ケバブ屋さんとカルディとファミマ。

ひとりぼっちだなあ、と思って生きている。初めて思ったのはきっと中学の1年とか、2年の自転車通学の帰り道だけれど、それ以来、この感覚がなくなったことはない。薄まるときもあれば、あんまり感じなくなるときもあるけれど、なくなったことは多分一度もない。

引っ越して一ヶ月が過ぎ、いくつかの行きつけができた。といっても、お酒が飲めるわけでもないので、夜な夜な煌々と光る居酒屋さんや焼肉屋さんに入るわけもなく、単によく行く場所ができたという意味でしかない。
そんななんでもない行きつけの中で、近くにあるケバブ屋さんとカルディとファミマの、そこに働いている人たちのことを書いてみる。僕はここに働く人達のことがきっと好きなんだと思う。

歩いて数分の場所にあるこのケバブ屋さんのご主人はきっと50過ぎくらいの外国の人。この人はいつも缶のお茶をサービスでつけてくれる。お茶をレジ袋に入れるときにちらっとこっちを見て、少しだけ笑ってくれる。それがきっと、サービスのサインなのだ。そのサインに気づく度、照れくさくて僕も微笑んで小さく会釈するくらいしかできないけれど、それでもとっても嬉しい。

商店街に軒を連ねているカルディの店員さんは自分と同世代の女性。上のケバブ屋さんのようにサービスしてくれたり、こっちを見て笑ってくれるわけではない。そうじゃないんだけど、この人の仕事を見ていると、すごく胸を打たれる。とにかく真っ直ぐというか、真摯なのが横顔に出ている。レモンケーキとコーヒー豆のパックを紙袋に入れるとき、そっと入れてくれる。その表情は真剣そのもので、渡してくれるときも「ありがとうございます」と一字一句綺麗に、ぬかりなく発音してくれる。自分がのんべんだらりと生きてしまっているからかもしれないけれど、ここまで実直な感じの人ってあまり見たことがなくて、その職人さんのような真摯さが本当に素敵だなと思う。

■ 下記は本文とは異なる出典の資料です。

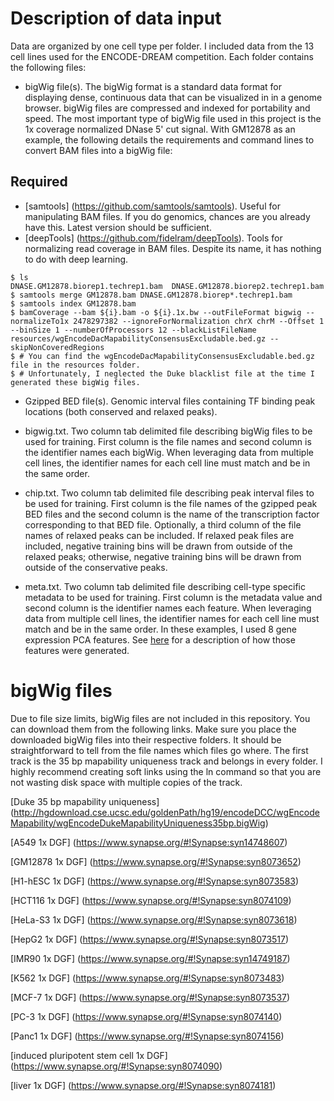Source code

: Description of data input
=========================

Data are organized by one cell type per folder. I included data from the 13 cell lines used for the ENCODE-DREAM competition. Each folder contains the following files:

* bigWig file(s). The bigWig format is a standard data format for displaying dense, continuous data that can be visualized in in a genome browser. bigWig files are compressed and indexed for portability and speed. The most important type of bigWig file used in this project is the 1x coverage normalized DNase 5' cut signal. With GM12878 as an example, the following details the requirements and command lines to convert BAM files into a bigWig file:

Required
--------
* [samtools] (https://github.com/samtools/samtools). Useful for manipulating BAM files. If you do genomics, chances are you already have this. Latest version should be sufficient.
* [deepTools] (https://github.com/fidelram/deepTools). Tools for normalizing read coverage in BAM files. Despite its name, it has nothing to do with deep learning.

```
$ ls
DNASE.GM12878.biorep1.techrep1.bam  DNASE.GM12878.biorep2.techrep1.bam
$ samtools merge GM12878.bam DNASE.GM12878.biorep*.techrep1.bam
$ samtools index GM12878.bam
$ bamCoverage --bam ${i}.bam -o ${i}.1x.bw --outFileFormat bigwig --normalizeTo1x 2478297382 --ignoreForNormalization chrX chrM --Offset 1 --binSize 1 --numberOfProcessors 12 --blackListFileName resources/wgEncodeDacMapabilityConsensusExcludable.bed.gz --skipNonCoveredRegions
$ # You can find the wgEncodeDacMapabilityConsensusExcludable.bed.gz file in the resources folder.
$ # Unfortunately, I neglected the Duke blacklist file at the time I generated these bigWig files.
```

* Gzipped BED file(s). Genomic interval files containing TF binding peak locations (both conserved and relaxed peaks).

* bigwig.txt. Two column tab delimited file describing bigWig files to be used for training. First column is the file names and second column is the identifier names each bigWig. When leveraging data from multiple cell lines, the identifier names for each cell line must match and be in the same order.

* chip.txt. Two column tab delimited file describing peak interval files to be used for training. First column is the file names of the gzipped peak BED files and the second column is the name of the transcription factor corresponding to that BED file. Optionally, a third column of the file names of relaxed peaks can be included. If relaxed peak files are included, negative training bins will be drawn from outside of the relaxed peaks; otherwise, negative training bins will be drawn from outside of the conservative peaks.

* meta.txt. Two column tab delimited file describing cell-type specific metadata to be used for training. First column is the metadata value and second column is the identifier names each feature. When leveraging data from multiple cell lines, the identifier names for each cell line must match and be in the same order. In these examples, I used 8 gene expression PCA features. See [here](https://github.com/davidaknowles/tf_net/blob/master/gene_expression_pca.R) for a description of how those features were generated.

bigWig files
============

Due to file size limits, bigWig files are not included in this repository. You can download them from the following links. Make sure you place the downloaded bigWig files into their respective folders. It should be straightforward to tell from the file names which files go where. The first track is the 35 bp mapability uniqueness track and belongs in every folder. I highly recommend creating soft links using the ln command so that you are not wasting disk space with multiple copies of the track.

[Duke 35 bp mapability uniqueness] (http://hgdownload.cse.ucsc.edu/goldenPath/hg19/encodeDCC/wgEncodeMapability/wgEncodeDukeMapabilityUniqueness35bp.bigWig)

[A549 1x DGF] (https://www.synapse.org/#!Synapse:syn14748607)

[GM12878 1x DGF] (https://www.synapse.org/#!Synapse:syn8073652)

[H1-hESC 1x DGF] (https://www.synapse.org/#!Synapse:syn8073583)

[HCT116 1x DGF] (https://www.synapse.org/#!Synapse:syn8074109)

[HeLa-S3 1x DGF] (https://www.synapse.org/#!Synapse:syn8073618)

[HepG2 1x DGF] (https://www.synapse.org/#!Synapse:syn8073517)

[IMR90 1x DGF] (https://www.synapse.org/#!Synapse:syn14749187)

[K562 1x DGF] (https://www.synapse.org/#!Synapse:syn8073483)

[MCF-7 1x DGF] (https://www.synapse.org/#!Synapse:syn8073537)

[PC-3 1x DGF] (https://www.synapse.org/#!Synapse:syn8074140)

[Panc1 1x DGF] (https://www.synapse.org/#!Synapse:syn8074156)

[induced pluripotent stem cell 1x DGF] (https://www.synapse.org/#!Synapse:syn8074090)

[liver 1x DGF] (https://www.synapse.org/#!Synapse:syn8074181)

最寄りのファミマの店員さんは多分自分より少し上の男性。背が高くて、髪の毛の襟足を金髪に染めていて(金髪だったのがそうなったのか、最初からそうしているのかは自分には分からない)、接客のコンテストとかに出たら優勝することはないのだろうな、というような話し方の人。だけど、この人が素敵なのはあまり壁がないことで、特に世間話をするわけでもないんだけど、明太子パスタを温めてもらっているときもなぜかずっと普通に目があっている。特になにを話すわけでもないけれど、ただなんとなくお互い目があっていて、それがどことなく楽しい。年齢も近いんだし、ちょっとくらい話せばいいじゃんと思う人もいるだろうけれど、僕とその人の間では、話さないことが楽しみになっていて、なんでもない客、なんでもない店員さん、なんでもない関係性でしかないんだけど、そのなんでもなさ、みたいなものを、お互い、面白く感じているような気がする。

なにかの本で、道端の石ころは、それぞれが唯一無二で、その唯一無二の石ころで溢れているのがこの世界なのだというのを読んだことがある。なんて悲しいことを言うんだと思ったけれど、そういうことだと思う。

僕はひとりぼっちで街を歩き、その街にはそれぞれひとりぼっちの人たちが働いている。僕たちは道端ですれ違うだけの関係だけれど、そこにある一瞬の微笑みや、横顔や、目線によって、やり取りをしている。なんでもないことかもしれないけれど、僕はそれによって生きることができているし、それがあるからこの世界は美しいと思える。

ケバブ屋さん、カルディの職人さん、ファミマの店員さんへ。
皆さん、平日ちょこちょこくる丸メガネのフリーター風情の人間がこんなふうに思っているとは一ミリも思っていないと思いますが、本当にありがたいなといつも心から思っています。あなた方のおかげで、人生はひとりぼっちだけれど、それでも今日もまたしあわせだと思えます。ありがとうございます。